Явственно слышен и такой мотив: узаконенная самодовольная праздность провоцирует гибель. Герои комикса по определению деятельны. Да, будучи всего лишь людьми, эти трое делают одну глупость за другой. Однако, будучи людьми деятельными, меняют мир. Пока мы остаемся на территории светской культуры, давайте же признаем, что без фантазий и приключений, драматичных, двусмысленных и ярких, — никуда. Через плотную ткань приключений и страстей тоже кое-что сущностное просвечивает. В этом смысле «Крылья империи», кажется, придуманы были грамотно, качественно.

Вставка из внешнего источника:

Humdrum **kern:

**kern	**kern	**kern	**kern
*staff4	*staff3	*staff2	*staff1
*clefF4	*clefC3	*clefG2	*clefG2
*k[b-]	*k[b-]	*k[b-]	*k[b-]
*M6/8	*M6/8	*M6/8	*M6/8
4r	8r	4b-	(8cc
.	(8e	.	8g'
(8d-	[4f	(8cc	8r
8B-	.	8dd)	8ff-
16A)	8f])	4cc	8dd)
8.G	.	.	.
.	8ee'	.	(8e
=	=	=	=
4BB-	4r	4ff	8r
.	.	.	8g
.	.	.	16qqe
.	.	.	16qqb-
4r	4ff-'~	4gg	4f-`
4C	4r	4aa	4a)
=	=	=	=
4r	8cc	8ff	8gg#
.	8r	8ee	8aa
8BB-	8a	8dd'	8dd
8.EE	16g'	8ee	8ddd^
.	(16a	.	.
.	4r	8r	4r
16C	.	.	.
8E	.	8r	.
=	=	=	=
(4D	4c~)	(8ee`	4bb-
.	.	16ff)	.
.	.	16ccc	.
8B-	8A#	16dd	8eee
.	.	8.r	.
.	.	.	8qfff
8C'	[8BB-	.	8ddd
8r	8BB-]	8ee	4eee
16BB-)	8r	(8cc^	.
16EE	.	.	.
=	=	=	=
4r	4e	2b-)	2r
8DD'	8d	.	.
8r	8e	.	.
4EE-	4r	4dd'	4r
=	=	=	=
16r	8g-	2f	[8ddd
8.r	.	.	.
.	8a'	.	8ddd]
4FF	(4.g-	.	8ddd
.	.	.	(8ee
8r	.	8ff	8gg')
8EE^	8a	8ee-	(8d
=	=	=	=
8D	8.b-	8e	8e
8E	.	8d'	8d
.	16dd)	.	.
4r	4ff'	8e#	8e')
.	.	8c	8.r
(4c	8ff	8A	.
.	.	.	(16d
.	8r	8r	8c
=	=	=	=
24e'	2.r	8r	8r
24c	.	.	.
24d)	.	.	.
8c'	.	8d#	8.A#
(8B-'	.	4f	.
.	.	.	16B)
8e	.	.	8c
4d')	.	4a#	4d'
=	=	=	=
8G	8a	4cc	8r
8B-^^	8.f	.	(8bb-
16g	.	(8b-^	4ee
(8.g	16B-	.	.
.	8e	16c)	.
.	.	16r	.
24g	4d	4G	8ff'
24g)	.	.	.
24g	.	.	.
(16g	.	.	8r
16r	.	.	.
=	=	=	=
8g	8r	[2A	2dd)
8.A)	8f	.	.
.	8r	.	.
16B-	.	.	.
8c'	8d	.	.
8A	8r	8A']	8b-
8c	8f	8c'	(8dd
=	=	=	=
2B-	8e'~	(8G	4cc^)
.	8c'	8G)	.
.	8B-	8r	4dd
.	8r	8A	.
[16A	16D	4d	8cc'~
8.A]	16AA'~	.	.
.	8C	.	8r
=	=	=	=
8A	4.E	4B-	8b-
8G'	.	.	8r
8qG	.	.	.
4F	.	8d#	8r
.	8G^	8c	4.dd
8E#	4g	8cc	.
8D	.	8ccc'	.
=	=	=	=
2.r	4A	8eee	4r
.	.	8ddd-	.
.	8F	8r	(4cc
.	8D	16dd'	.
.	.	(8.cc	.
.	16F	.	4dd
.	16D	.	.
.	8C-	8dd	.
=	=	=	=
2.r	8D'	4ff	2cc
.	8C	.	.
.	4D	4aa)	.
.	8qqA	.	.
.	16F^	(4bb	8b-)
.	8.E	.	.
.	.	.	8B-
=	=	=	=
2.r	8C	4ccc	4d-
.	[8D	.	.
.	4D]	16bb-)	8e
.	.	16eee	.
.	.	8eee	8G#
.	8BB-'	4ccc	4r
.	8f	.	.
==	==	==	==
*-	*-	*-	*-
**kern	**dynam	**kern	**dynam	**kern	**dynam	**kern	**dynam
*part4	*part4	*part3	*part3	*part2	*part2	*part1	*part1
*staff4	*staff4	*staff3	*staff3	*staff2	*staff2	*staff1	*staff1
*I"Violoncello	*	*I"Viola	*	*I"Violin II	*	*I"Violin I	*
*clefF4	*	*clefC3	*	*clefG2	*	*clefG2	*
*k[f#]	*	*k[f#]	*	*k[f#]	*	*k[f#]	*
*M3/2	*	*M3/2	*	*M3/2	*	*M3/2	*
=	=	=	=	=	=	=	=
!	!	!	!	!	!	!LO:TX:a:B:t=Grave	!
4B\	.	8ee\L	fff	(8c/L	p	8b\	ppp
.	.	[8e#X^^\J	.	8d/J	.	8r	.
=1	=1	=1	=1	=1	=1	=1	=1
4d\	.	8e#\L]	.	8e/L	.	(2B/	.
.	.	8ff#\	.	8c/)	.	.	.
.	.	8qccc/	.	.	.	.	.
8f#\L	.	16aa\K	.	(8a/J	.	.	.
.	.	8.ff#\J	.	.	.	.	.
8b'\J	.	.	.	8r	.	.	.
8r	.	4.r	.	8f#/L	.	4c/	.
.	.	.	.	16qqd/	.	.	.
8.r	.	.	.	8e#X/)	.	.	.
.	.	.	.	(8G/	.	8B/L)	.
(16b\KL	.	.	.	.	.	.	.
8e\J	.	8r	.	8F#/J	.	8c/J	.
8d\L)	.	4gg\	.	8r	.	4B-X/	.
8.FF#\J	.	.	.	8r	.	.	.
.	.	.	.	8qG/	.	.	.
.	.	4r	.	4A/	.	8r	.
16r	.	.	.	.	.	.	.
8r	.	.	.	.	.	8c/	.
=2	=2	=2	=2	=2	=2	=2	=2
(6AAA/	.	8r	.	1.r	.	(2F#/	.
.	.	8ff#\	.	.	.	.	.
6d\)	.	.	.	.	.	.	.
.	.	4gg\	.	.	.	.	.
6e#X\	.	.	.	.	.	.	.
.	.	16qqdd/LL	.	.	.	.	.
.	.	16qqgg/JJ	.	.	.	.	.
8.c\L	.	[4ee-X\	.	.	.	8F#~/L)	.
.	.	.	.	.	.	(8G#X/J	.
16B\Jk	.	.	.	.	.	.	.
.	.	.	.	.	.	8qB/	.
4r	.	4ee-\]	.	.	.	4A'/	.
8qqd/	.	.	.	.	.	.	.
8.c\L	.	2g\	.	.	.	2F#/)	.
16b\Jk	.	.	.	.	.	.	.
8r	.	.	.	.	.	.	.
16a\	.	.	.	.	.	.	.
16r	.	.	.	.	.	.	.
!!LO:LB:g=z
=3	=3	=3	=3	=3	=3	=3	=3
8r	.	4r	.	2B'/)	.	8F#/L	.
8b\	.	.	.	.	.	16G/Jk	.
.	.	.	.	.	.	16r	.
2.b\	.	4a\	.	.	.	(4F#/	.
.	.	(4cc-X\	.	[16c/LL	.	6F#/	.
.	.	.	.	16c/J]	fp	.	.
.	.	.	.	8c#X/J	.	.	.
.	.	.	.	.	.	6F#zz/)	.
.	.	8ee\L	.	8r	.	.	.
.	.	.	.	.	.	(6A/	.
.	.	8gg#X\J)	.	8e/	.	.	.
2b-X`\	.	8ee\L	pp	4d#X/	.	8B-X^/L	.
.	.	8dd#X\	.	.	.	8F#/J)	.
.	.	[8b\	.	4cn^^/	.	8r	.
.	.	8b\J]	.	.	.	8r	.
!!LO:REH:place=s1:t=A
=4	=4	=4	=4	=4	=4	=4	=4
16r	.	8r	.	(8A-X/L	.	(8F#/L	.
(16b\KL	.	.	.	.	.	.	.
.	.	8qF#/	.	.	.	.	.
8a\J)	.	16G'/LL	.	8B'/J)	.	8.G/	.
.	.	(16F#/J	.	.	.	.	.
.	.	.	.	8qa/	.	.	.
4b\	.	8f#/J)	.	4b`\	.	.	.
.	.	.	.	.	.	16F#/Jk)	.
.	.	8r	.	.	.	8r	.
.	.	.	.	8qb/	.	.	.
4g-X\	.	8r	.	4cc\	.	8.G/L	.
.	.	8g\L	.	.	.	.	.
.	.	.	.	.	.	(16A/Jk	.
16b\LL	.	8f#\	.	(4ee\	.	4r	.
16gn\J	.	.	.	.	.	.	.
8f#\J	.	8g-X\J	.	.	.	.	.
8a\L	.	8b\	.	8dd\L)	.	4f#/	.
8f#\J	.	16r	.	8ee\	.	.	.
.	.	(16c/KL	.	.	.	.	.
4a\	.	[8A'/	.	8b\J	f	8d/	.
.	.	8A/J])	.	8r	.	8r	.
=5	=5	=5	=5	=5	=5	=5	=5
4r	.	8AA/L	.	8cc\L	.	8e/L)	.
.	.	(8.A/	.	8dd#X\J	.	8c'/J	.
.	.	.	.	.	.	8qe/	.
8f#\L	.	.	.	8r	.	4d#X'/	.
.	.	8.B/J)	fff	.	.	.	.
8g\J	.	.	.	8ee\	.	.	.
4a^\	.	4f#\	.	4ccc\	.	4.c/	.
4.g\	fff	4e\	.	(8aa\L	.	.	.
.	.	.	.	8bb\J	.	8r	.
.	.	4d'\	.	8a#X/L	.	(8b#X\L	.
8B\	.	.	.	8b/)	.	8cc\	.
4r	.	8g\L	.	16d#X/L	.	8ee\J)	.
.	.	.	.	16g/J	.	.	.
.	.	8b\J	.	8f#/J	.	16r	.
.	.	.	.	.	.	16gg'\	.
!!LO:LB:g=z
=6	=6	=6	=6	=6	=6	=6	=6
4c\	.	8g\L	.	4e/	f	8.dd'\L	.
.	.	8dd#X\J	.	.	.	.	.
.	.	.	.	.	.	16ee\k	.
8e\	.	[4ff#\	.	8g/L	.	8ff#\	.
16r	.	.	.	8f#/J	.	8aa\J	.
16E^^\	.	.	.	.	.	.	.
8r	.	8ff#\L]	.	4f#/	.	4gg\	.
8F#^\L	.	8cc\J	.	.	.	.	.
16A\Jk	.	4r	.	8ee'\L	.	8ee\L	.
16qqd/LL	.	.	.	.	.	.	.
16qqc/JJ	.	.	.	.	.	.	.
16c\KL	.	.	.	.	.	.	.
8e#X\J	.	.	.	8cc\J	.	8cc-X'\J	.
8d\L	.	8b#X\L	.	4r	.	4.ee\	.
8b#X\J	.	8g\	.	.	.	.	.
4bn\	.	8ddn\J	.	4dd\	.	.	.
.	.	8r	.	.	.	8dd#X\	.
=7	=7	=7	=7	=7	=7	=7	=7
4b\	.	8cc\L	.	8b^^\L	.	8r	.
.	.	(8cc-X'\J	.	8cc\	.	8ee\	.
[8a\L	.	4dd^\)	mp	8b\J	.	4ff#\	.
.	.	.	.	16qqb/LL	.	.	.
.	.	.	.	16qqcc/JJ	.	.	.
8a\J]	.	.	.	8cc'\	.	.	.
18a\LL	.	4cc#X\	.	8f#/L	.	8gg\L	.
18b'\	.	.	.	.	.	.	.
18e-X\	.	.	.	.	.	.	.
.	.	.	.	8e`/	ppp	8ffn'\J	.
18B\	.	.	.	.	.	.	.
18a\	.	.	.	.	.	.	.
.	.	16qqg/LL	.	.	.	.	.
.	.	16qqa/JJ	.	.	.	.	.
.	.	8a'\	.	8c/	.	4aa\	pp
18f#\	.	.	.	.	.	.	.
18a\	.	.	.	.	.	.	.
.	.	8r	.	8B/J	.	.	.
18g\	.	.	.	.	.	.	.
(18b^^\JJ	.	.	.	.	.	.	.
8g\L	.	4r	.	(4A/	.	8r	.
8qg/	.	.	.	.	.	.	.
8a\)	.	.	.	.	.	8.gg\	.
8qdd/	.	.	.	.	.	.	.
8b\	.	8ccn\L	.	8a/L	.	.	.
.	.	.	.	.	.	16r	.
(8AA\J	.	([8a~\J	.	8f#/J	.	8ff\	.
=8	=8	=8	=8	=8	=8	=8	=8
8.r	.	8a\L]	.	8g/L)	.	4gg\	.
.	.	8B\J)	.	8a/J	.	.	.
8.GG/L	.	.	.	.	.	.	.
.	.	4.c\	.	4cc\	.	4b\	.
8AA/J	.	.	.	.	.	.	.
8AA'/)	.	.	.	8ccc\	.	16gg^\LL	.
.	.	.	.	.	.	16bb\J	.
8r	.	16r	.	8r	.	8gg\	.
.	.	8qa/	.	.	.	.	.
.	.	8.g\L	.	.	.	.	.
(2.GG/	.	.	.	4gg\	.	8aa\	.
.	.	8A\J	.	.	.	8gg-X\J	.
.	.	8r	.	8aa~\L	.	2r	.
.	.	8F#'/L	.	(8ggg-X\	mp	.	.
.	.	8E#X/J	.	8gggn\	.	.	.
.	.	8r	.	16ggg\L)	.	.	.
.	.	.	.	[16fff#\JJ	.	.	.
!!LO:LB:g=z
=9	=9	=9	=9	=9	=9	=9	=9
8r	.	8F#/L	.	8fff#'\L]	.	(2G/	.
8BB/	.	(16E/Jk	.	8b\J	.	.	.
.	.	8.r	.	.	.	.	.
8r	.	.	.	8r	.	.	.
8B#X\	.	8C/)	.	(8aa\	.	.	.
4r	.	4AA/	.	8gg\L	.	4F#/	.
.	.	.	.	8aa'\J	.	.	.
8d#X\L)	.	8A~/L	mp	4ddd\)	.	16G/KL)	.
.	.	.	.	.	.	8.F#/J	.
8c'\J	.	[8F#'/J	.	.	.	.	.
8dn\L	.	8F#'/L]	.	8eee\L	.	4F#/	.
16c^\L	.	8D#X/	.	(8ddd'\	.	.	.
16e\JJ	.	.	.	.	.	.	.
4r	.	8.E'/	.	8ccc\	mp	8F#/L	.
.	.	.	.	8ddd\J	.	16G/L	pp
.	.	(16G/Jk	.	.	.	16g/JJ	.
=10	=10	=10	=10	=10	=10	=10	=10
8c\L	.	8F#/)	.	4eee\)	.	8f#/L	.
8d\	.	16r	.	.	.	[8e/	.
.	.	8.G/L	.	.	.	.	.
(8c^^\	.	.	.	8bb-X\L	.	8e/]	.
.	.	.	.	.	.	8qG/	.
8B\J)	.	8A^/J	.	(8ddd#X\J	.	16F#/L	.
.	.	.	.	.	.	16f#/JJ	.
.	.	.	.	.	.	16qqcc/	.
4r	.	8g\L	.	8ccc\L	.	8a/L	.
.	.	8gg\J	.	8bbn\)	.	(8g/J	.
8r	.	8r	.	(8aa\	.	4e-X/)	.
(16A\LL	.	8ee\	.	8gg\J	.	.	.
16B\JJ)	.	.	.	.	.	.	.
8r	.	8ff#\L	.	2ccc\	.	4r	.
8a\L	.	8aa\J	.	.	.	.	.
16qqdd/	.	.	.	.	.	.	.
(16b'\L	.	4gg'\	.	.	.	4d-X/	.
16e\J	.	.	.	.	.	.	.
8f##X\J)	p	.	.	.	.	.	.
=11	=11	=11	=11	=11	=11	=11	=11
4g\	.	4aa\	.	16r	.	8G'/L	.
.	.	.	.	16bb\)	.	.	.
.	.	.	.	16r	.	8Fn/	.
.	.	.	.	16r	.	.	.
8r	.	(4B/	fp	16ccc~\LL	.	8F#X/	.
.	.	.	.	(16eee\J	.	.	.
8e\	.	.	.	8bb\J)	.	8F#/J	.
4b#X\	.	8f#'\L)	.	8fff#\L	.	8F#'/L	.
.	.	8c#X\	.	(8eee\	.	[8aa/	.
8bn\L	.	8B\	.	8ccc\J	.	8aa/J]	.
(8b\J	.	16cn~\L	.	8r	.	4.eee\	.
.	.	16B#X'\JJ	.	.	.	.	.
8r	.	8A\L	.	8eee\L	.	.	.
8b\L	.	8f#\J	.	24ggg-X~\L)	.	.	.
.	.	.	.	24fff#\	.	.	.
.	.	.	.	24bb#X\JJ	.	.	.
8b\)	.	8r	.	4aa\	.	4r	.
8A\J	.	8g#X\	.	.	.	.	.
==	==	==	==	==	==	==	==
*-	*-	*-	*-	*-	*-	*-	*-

Наконец, неожиданная, но сильная метафора. Начинается лента с эпизода, где легендарный основатель оркестра русских народных инструментов Василий Андреев обучает музыке наследника престола. «Готовься, Алекс, будущий император будет к тому же виртуозом в игре на балалайке!» — торжественно объявляет супруге Николай. «Милый бэби! Надеюсь, народ это оценит!» — отвечает Александра Федоровна. У императора здесь верное предчувствие назревающего массового общества и сопутствующей массовой культуры, по определению умиротворяющей, смягчающей нравы, эмоционально соединяющей. Итак, культура существует для того, чтобы, занимательно анализируя положение дел в социуме, обеспечивать пропадающим на производстве, в офисе и на пашне согражданам осознанное отношение к окружающей действительности. Чтобы нейтрализовать жгучие противоречия. В итоге награжден будет тот, кто со смирением и без изъятий принимает прошлое, внимательно вслушиваясь в гул настоящего.